=== Section Start ===

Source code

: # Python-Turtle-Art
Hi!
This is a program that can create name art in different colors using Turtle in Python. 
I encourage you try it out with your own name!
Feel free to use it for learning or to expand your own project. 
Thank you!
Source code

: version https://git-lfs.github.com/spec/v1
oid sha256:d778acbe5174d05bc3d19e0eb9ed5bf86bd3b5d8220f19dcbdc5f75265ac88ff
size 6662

=== Section End ===
=== Section Start ===

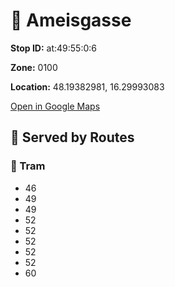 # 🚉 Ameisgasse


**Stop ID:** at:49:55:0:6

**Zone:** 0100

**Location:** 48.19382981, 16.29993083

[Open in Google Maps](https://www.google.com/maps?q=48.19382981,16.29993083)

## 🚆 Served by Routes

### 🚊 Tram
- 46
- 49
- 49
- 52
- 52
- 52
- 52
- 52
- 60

=== Section End ===
=== Section Start ===

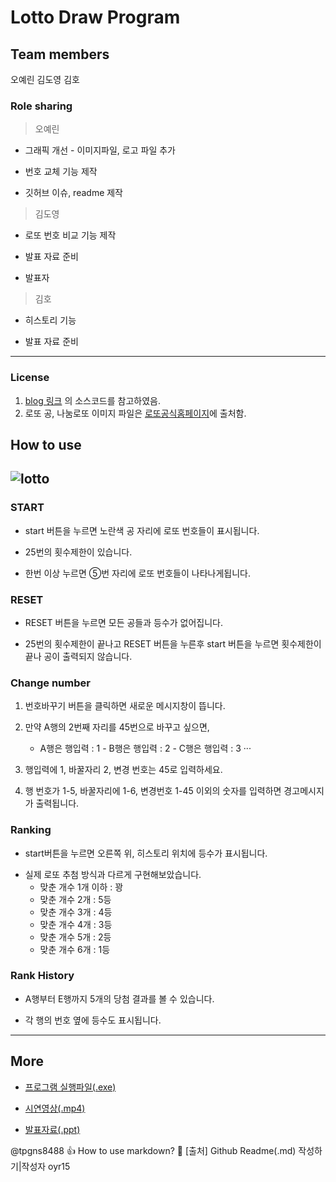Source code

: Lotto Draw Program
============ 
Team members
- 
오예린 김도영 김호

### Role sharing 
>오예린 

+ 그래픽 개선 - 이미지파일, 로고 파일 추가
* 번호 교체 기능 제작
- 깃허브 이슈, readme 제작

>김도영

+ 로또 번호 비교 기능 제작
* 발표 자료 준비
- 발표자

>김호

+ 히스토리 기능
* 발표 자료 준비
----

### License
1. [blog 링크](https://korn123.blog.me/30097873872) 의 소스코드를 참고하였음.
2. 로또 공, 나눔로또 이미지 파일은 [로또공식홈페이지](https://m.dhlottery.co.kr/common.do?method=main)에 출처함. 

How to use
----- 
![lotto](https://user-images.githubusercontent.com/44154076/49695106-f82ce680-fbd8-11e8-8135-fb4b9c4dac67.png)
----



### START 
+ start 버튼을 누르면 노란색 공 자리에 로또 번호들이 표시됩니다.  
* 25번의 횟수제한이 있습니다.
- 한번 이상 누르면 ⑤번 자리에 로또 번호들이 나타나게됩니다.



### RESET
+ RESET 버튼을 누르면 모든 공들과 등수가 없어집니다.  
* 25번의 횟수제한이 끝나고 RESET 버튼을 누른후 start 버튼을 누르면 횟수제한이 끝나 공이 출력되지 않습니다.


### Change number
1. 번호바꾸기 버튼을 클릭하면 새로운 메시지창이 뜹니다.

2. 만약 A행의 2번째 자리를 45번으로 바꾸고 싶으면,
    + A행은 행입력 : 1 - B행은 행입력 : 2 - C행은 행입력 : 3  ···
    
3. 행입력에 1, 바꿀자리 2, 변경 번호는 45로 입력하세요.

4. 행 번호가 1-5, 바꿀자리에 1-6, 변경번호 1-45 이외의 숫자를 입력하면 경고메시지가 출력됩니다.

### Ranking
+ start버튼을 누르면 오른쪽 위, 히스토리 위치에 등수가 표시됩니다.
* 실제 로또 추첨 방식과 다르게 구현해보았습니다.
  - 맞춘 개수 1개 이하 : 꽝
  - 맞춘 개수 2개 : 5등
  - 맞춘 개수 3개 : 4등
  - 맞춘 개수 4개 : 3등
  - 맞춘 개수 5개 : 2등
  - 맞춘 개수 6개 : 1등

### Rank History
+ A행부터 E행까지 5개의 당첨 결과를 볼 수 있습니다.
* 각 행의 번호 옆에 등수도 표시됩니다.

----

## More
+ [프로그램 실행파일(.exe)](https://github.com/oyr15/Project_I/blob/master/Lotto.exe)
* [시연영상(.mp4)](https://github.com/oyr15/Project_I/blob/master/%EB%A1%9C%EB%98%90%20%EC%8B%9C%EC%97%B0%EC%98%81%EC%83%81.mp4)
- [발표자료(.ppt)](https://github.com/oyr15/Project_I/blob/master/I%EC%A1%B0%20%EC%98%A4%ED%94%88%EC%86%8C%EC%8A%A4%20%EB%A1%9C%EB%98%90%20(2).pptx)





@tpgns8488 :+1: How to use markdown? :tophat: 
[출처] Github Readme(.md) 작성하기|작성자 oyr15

=== Section End ===

- **Task directions**: Look above for the line with "1. 번호바꾸기 버튼을 클릭하면 새로운 메시지창이 뜹니다." and the line with "[출처] Github Readme(.md) 작성하기|작성자 oyr15". Retype those two lines and every line between them exactly, adding nothing.

- **The completed task**:
1. 번호바꾸기 버튼을 클릭하면 새로운 메시지창이 뜹니다.

2. 만약 A행의 2번째 자리를 45번으로 바꾸고 싶으면,
    + A행은 행입력 : 1 - B행은 행입력 : 2 - C행은 행입력 : 3  ···
    
3. 행입력에 1, 바꿀자리 2, 변경 번호는 45로 입력하세요.

4. 행 번호가 1-5, 바꿀자리에 1-6, 변경번호 1-45 이외의 숫자를 입력하면 경고메시지가 출력됩니다.

### Ranking
+ start버튼을 누르면 오른쪽 위, 히스토리 위치에 등수가 표시됩니다.
* 실제 로또 추첨 방식과 다르게 구현해보았습니다.
  - 맞춘 개수 1개 이하 : 꽝
  - 맞춘 개수 2개 : 5등
  - 맞춘 개수 3개 : 4등
  - 맞춘 개수 4개 : 3등
  - 맞춘 개수 5개 : 2등
  - 맞춘 개수 6개 : 1등

### Rank History
+ A행부터 E행까지 5개의 당첨 결과를 볼 수 있습니다.
* 각 행의 번호 옆에 등수도 표시됩니다.

----

## More
+ [프로그램 실행파일(.exe)](https://github.com/oyr15/Project_I/blob/master/Lotto.exe)
* [시연영상(.mp4)](https://github.com/oyr15/Project_I/blob/master/%EB%A1%9C%EB%98%90%20%EC%8B%9C%EC%97%B0%EC%98%81%EC%83%81.mp4)
- [발표자료(.ppt)](https://github.com/oyr15/Project_I/blob/master/I%EC%A1%B0%20%EC%98%A4%ED%94%88%EC%86%8C%EC%8A%A4%20%EB%A1%9C%EB%98%90%20(2).pptx)





@tpgns8488 :+1: How to use markdown? :tophat: 
[출처] Github Readme(.md) 작성하기|작성자 oyr15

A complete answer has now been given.